- Born: Patricia Joan Curry December 1918 Penzance, Cornwall, England
- Died: August 2020 (aged 101) Kingston, London, England
- Occupations: Squash and tennis player
- Spouse(s): George E. Hughesman (m. 1958, died 2004)

= Joan Curry =

British squash and tennis player (1918–2020)

Patricia Joan Curry Hughesman (December 1918 – August 2020) was a British squash and tennis player who won the British Open Squash Championships three times in a row from 1947 to 1949. Her toughest victory was in 1948, when she beat the 10-time British Open winner Janet Morgan in five sets. She was also the runner-up at the championship three consecutive times from 1950 to 1952, each time to Morgan.

==Career==
Curry was born in Penzance, Cornwall in December 1918. In tennis she won the singles title at the British Covered Court Championships in 1949 after a two sets victory in the final against Jean Quertier, conceding just one game. The following year, 1950, she lost her title to Quertier who beat her in a three-sets final. At the British Hard Court Championships in Bournemouth she was a singles runner-up to Australian Nancye Bolton in 1947 and won the title in 1949 and 1950, against Quertier and Mary Terán de Weiss in the final respectively. She won three consecutive singles title at the West of England Championships held in Bristol between 1947 and 1949. In 1955 she won the Penzance Open title.
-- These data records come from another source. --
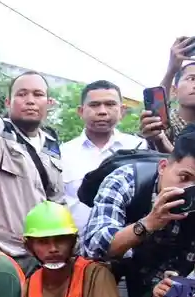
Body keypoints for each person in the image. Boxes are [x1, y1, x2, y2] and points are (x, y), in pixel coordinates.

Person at [81, 129, 195, 297]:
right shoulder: (125, 181)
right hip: (112, 273)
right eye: (184, 177)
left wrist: (164, 292)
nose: (188, 189)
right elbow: (94, 249)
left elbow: (191, 270)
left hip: (162, 288)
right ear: (163, 167)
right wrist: (149, 223)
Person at [0, 30, 63, 269]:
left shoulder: (52, 144)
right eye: (22, 94)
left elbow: (57, 202)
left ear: (49, 103)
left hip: (41, 258)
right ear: (8, 103)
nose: (30, 100)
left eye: (38, 94)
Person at [60, 80, 146, 235]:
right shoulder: (63, 153)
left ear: (122, 110)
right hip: (75, 244)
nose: (102, 111)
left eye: (110, 104)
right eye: (94, 105)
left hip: (129, 243)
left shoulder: (139, 148)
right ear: (81, 111)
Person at [143, 40, 195, 152]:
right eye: (191, 78)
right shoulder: (162, 126)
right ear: (174, 90)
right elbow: (158, 108)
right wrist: (171, 71)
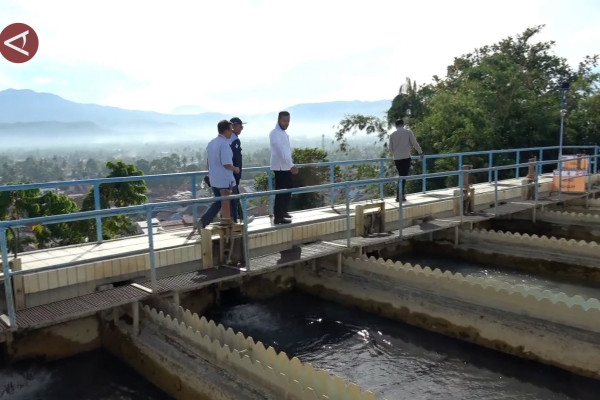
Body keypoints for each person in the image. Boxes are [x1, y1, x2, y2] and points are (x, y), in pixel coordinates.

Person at [199, 120, 239, 229]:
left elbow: (208, 162)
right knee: (233, 200)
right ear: (226, 130)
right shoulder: (224, 144)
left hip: (214, 180)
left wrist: (210, 173)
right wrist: (235, 168)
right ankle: (234, 222)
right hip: (225, 180)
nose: (232, 132)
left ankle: (203, 222)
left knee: (218, 202)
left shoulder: (211, 143)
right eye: (230, 130)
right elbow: (226, 164)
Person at [269, 111, 298, 224]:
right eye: (284, 121)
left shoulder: (282, 133)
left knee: (288, 189)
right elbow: (281, 151)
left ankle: (283, 211)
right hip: (280, 167)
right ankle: (278, 217)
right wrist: (291, 165)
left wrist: (290, 164)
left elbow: (286, 151)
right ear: (279, 120)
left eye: (288, 121)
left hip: (286, 166)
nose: (287, 123)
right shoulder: (275, 133)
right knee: (281, 192)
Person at [388, 118, 424, 201]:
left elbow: (390, 149)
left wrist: (396, 152)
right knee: (403, 176)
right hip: (406, 157)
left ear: (395, 126)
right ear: (403, 124)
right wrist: (420, 152)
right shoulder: (408, 132)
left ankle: (400, 195)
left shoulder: (392, 135)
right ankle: (400, 195)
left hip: (397, 158)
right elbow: (415, 143)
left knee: (401, 176)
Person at [229, 117, 254, 224]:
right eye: (240, 127)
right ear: (233, 126)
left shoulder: (227, 139)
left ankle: (235, 219)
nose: (241, 129)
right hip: (233, 173)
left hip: (230, 173)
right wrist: (236, 169)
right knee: (235, 197)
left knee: (232, 197)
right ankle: (240, 219)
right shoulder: (234, 140)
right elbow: (235, 158)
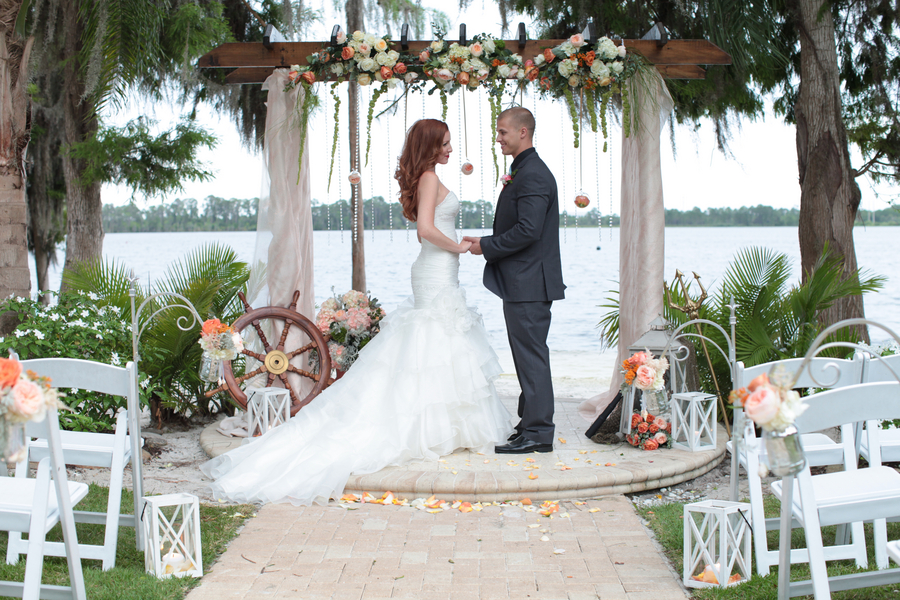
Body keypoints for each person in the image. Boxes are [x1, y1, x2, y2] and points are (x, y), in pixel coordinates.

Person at [200, 119, 513, 505]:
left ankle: (441, 425)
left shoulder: (429, 177)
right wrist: (460, 246)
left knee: (436, 344)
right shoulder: (430, 177)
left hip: (437, 270)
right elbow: (426, 231)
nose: (450, 149)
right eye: (445, 144)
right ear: (430, 147)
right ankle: (433, 427)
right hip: (435, 269)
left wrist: (454, 246)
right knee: (435, 339)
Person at [464, 107, 565, 454]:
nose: (498, 137)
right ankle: (530, 425)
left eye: (503, 131)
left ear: (523, 132)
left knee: (532, 356)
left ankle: (539, 433)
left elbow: (528, 230)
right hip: (525, 281)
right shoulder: (523, 170)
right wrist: (487, 242)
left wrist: (487, 246)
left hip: (530, 282)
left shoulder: (533, 174)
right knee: (527, 356)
In 1946 and 1950 she was part of the British team that took part in the Wightman Cup, the annual women's team tennis competition between the United States and Great Britain. Curry was interviewed about her career in 2004. She died in Kingston upon Thames, London in August 2020, at the age of 101. The tennis player Patrick Hughesman, who participated in the 1985 and 1987 Wimbledon Championships, is her son.